▸ DATA RECORDS

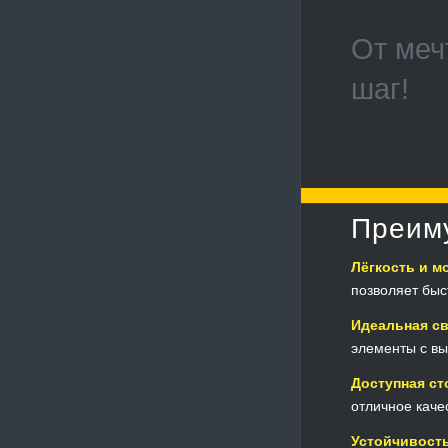
От меч
шаг!
Преиму
Лёгкость и м
позволяет быс
Идеальная с
элементы с вы
Доступная ст
отличное каче
Устойчивость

▸ EXERCISE BRIEF
Restate the data word for word while omitting each picture.

▸ ANSWER SECTION
От меч
шаг!
Преиму
Лёгкость и м
позволяет быс
Идеальная с
элементы с вы
Доступная ст
отличное каче
Устойчивость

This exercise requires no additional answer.